Provocazione come attenuante della diffamazione se si concretizza in un'azione che prevarica la civile convivenza
Le offese veicolate su Facebook possono avere "giustificazioni" se contenute ai fatti attribuiti e non se mirano al pubblico disprezzo
La provocazione come attenuante o causa di giustificazione del reato di diffamazione scatta solo se si concretizza in un'azione che prevarica "oggettivamente" la forma della civile convivenza. Non scatta cioè la provocazione - come prevista dal Codice penale - per la sola percezione soggettiva di essere stati destinatari di atti al di fuori della civile convivenza. Stessa cosa va detta per l'attenuante di aver agito in stato d'ira, che non rileva sempre e comunque, ma solo se oggettivamente si è vittima del "fatto ingiusto" altrui. Così la Corte di cassazione con la sentenza n. 8898/2021 ha escluso le giustificazioni di due coniugi condannati per diffamazione ai danni di un ciclista del team che dirige il marito. Entrambi tramite facebook avevano utilizzato frasi offensive al riguardo dello sportivo considerandolo un bluffatore in ordine a un caso di sua assenza dalle gare per malattia certificata, cui seguiva - tra l'altro - un ricovero.
I ricorrenti pretendevano fosse loro riconosciuto lo stato d'ira indotto dal tenore di una telefonata occorsa tra il padre dello sportivo e il responsabile della squadra ciclistica. Ma la Cassazione ritiene congruo il ragionamento dei giudici secondo cui la violenza verbale del padre del ciclista era giustificata dall'affermazione del ricorrente che nel criticare l'assenza per malattia del figlio aveva aggiunto che lo avrebbe escluso anche da una seguente e importante gara a prescindere dal suo stato di salute. Quindi la minaccia di una ritorsione che ben poteva giustificare la reazione verbale dell'interlocutore. Mentre, al contrario, la reazione offensiva espressa dai due ricorrenti successivamente su facebook spezza quella contestualità tra offesa e reazione che può giustificare quest'ultima.
La Cassazione coglie anche l'occasione per spiegare quando affermazioni oggettivamente offensive possano essere giustificate. Nel caso concreto non sarebbe stato diffamatorio che i ricorrenti si appellassero all'organo di disciplina per manifestare le loro critiche al comportamento tenuto dallo sportivo e che loro, a torto o a ragione, ritenevano inaccettabile o contrario alla deontologia sportiva. In tale sede anche una critica sferzante o un'accusa specifica sarebbero rientrate nel perimetro dell'esimente dell'articolo 51 del Codice penale.
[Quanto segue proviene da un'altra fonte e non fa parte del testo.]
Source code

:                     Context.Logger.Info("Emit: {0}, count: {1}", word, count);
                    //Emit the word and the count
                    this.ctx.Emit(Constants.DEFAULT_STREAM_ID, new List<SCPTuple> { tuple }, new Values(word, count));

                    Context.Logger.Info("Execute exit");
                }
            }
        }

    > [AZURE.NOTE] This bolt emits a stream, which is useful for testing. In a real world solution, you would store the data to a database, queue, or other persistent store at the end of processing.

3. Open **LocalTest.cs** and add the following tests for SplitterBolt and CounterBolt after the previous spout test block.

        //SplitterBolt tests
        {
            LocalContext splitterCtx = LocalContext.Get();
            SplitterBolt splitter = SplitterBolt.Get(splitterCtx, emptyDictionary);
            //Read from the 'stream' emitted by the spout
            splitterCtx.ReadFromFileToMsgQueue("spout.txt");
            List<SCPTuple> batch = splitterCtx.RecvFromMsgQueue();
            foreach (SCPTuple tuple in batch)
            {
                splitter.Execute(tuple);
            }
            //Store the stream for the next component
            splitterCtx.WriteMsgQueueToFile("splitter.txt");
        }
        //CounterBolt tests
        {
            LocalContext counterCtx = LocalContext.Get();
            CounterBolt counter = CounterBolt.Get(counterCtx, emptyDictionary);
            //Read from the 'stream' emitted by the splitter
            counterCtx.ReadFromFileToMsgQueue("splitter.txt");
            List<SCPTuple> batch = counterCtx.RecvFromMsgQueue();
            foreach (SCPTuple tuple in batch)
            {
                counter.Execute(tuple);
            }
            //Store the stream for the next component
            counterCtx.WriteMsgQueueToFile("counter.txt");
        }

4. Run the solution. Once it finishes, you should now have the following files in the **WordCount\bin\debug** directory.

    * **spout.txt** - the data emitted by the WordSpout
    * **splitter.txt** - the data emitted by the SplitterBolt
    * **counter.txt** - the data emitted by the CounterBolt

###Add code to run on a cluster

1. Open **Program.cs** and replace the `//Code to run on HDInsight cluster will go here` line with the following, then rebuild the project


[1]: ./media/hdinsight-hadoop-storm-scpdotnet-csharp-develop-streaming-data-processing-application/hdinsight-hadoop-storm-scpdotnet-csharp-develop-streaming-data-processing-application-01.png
Il caso di Facebook pone poi un problema di insita maggiore offensività per l'ampia platea di chi viene a conoscenza delle opinioni espresse contro qualcuno. Sulla piazza virtuale, dice la Cassazione rileva - ai fini dell'inquadramento delle espressioni usate nella fattispecie della diffamazione - l'aver esposto non solo al pubblico ludibrio, ma addirittura al pubblico disprezzo, la persona messa nel mirino da chi scrive. Inoltre, nel caso specifico, oggetto dei post dei ricorrenti - al di là del limite della continenza delle espressioni nel caso concreto ampiamente superato - non era il fatto che aveva originato il disappunto cioè l'assenza per malattia, ma la persona stessa del ciclista, definito "suonato", "uomo di merda" e "briaco in bicicletta" con diretta lesione della reputazione e della considerazione sociale nei suoi riguardi.